Knight Chief Executive Officer Thomas Joyce said the problems were triggered by “a large bug” in software as the company, which handles about 10 percent of market making in U.S.-listed stocks, prepared to trade with a NYSE program for individual investors. While that system began the day of Knight’s trading error, Joyce said the technology problem had “nothing to do” with the Big Board.

Negative Sentiment

“It further contributes to the negative sentiment in the equity market, particularly among retail investors,” Joe Scott, a New York-based credit analyst at Fitch Ratings who covers banks, said in a telephone interview. “They’re very active with the discount brokers and making markets in equities. They’re intertwined with the rest of the financial system.”

Volume in U.S. exchange-listed stocks is already headed for a third straight annual decline. About 6.7 billion shares changed hands each day on average in 2012, 25 percent less than in 2008, based on data compiled by Bloomberg of U.S. exchange- listed securities.
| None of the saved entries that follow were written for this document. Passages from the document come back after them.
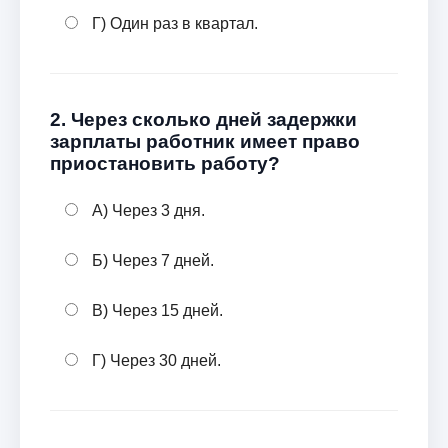
Г) Один раз в квартал.
2. Через сколько дней задержки
зарплаты работник имеет право
приостановить работу?
А) Через 3 дня.
Б) Через 7 дней.
В) Через 15 дней.
Г) Через 30 дней.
Volume fell 9.9 percent in July from June, after a 3.2 percent drop in June from May, the data show.

Malfunctions Multiply

The software malfunction may worsen investor sentiment hurt by the so-called flash crash in May 2010, when a trading error briefly wiped out $862 billion of market value, the botched initial public offering of Facebook Inc. (FB) and failed IPO of Bats Global Markets Inc. earlier this year. Two weeks ago, investors in three of the biggest Dow Jones Industrial Average stocks were whipsawed by price swings that repeated every hour, fueling speculation the moves were caused by computerized trading.

Securing additional capital to fund businesses such as market making was viewed as necessary to keep Knight afloat. Analysts at CLSA Credit Agricole Securities wrote last week that bankruptcy was a possibility if it failed to get financing. Knight’s loss was bigger than the $365 million cash balance it reported as of June 30 and exceeded its market value of $398 million as of Aug. 3, data compiled by Bloomberg show.

“This is one of our largest and best-run market making outfits,” James Angel, a professor at Georgetown University’s business school in Washington who serves on the board of exchange operator Direct Edge Holdings LLC, said in a phone interview. “It definitely shows signs of confidence in Knight and its management that people are willing to step forward with this kind of a cash infusion.”